Fouad Twal Angelo Pezzana
Ci sono delle notizie classificate “non si stampi”, una regola non scritta ma regolarmente seguita da tutti i nostri media, mai una eccezione, eppure di materiale ce ne sarebbe su cui riflettere, se non altro per verificare se le promesse, le buone intenzioni, persino gli abbracci e le affettuose affermazioni che dal Vaticano giungono copiosi sono solo parole, sono contraddette purtroppo dalla prova dei fatti.
Lo Stato della Città del Vaticano, essendo appunto uno stato, ha una sua politica estera, che ci permettiamo di seguire con attenzione quando l’interlocutore di Otre Tevere è Israele.

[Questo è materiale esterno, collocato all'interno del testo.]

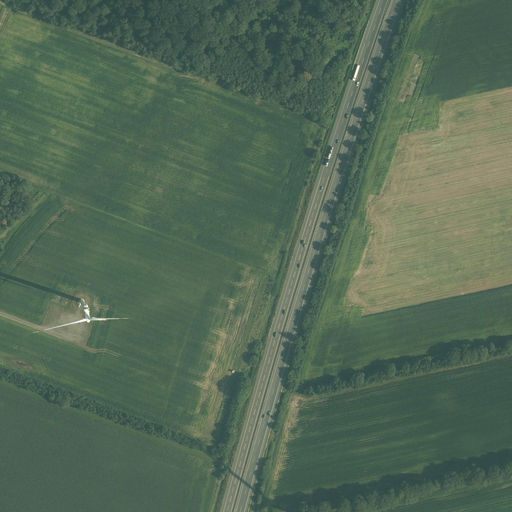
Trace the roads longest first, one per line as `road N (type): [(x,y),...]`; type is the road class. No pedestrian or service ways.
road 1 (motorway): [(239,511),(397,0)]
road 2 (motorway): [(384,0),(227,511)]
road 3 (track): [(2,0),(177,67),(260,0)]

O dovremmo dire “Terra Santa”, per non essere fraintesi, dato che la parola “Israele” è off limits per la Santa Sede.
Entriamo dunque nei meccanismi interni alla politica estera vaticana verso lo Stato ebraico per capire l’origine e il manifestarsi di quella ostilità – per non dire di peggio – che caratterizza la dinamica di un rapporto che ostile è sempre stato, sin dal riconoscimento dell’esistenza di Israele 45 anni dopo la sua proclamazione, ma che schierato e operante lo era già fin dal 1948.
Fouad Twal è l’attuale Patriarca Latino di Gerusalemme, una specie di ambasciatore, che si esprime attraverso la “Commissione Giustizia e Pace”, formata da arcivescovi dei vari riti cattolici esistenti in Israele. Twal ne è presidente. Le sue accuse contro Israele, se raccolte in volumi, formerebbero una enciclopedia. Fermiamoci all’ultima.
Il recente terrorismo palestinese, secondo il patriarca, sarebbe originato dalla disperazione in seguito all’occupazione israeliana. Non si capisce bene se riferita solo ad alcuni territori o all’intero suolo nazionale. Un comportamento ‘disumano’, che si estende anche a Gaza – forse Twal crede che la Striscia sia anch’essa sotto occupazione d’Israele - cui si aggiunge la ‘giudeizzazione’ di Gerusalemme, in modo da presentare la capitale dello stato come un ennesimo atto di violenza contro i suoi legittimi cittadini arabi ai quali è stata sottratta. Nell’accusa non potevano mancare gli appelli all’amore universale, in modo particolare fra i ‘due popoli’, ignorando completamente l’educazione all’odio che viene praticata sia sotto l’Anp di Abu Mazen che a Gaza sotto la dittatura di Hamas. Ma questi sono dettagli che non interessano ai diplomatici vaticani, ciò che conta sono i ‘muri da abbattere’ e i ‘ponti da erigere’, anche se su quei ponti entreranno assassini armati di machete e coltelli.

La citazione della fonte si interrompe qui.